Pull out every line below that contains the string "What", matching case exactly.
(Beginning of Working data)
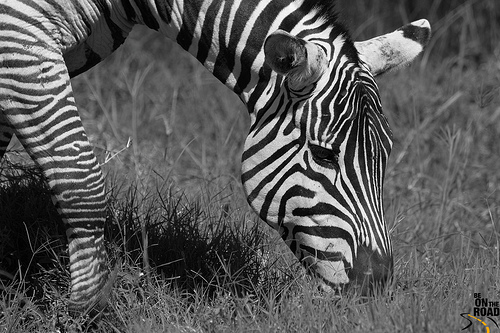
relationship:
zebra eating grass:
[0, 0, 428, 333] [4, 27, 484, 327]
(End of Working data)
(Beginning of Working data)
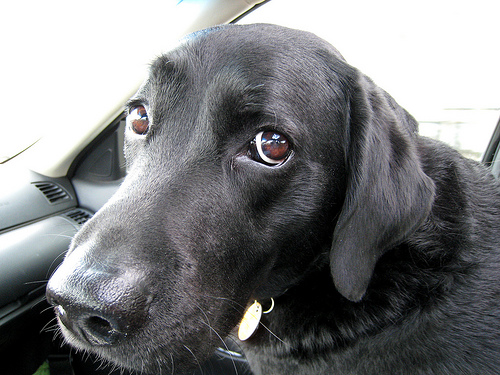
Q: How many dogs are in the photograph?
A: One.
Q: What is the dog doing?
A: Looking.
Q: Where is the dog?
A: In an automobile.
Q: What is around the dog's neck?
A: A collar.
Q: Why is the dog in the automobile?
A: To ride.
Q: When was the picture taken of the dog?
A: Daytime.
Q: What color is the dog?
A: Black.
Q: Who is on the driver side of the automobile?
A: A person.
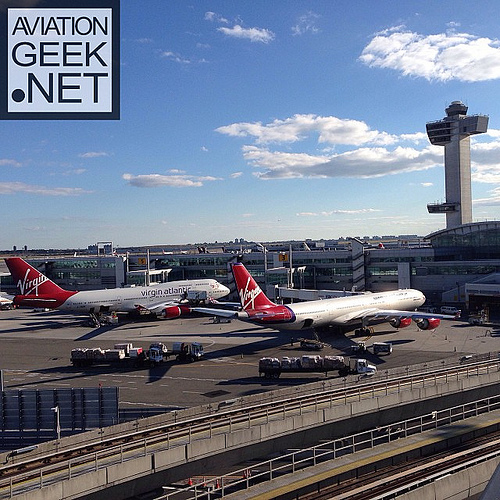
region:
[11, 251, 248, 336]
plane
(End of Working data)
## Response
Q: What is the dog doing?
Q: What is around the dog's neck?
Q: What color is the dog?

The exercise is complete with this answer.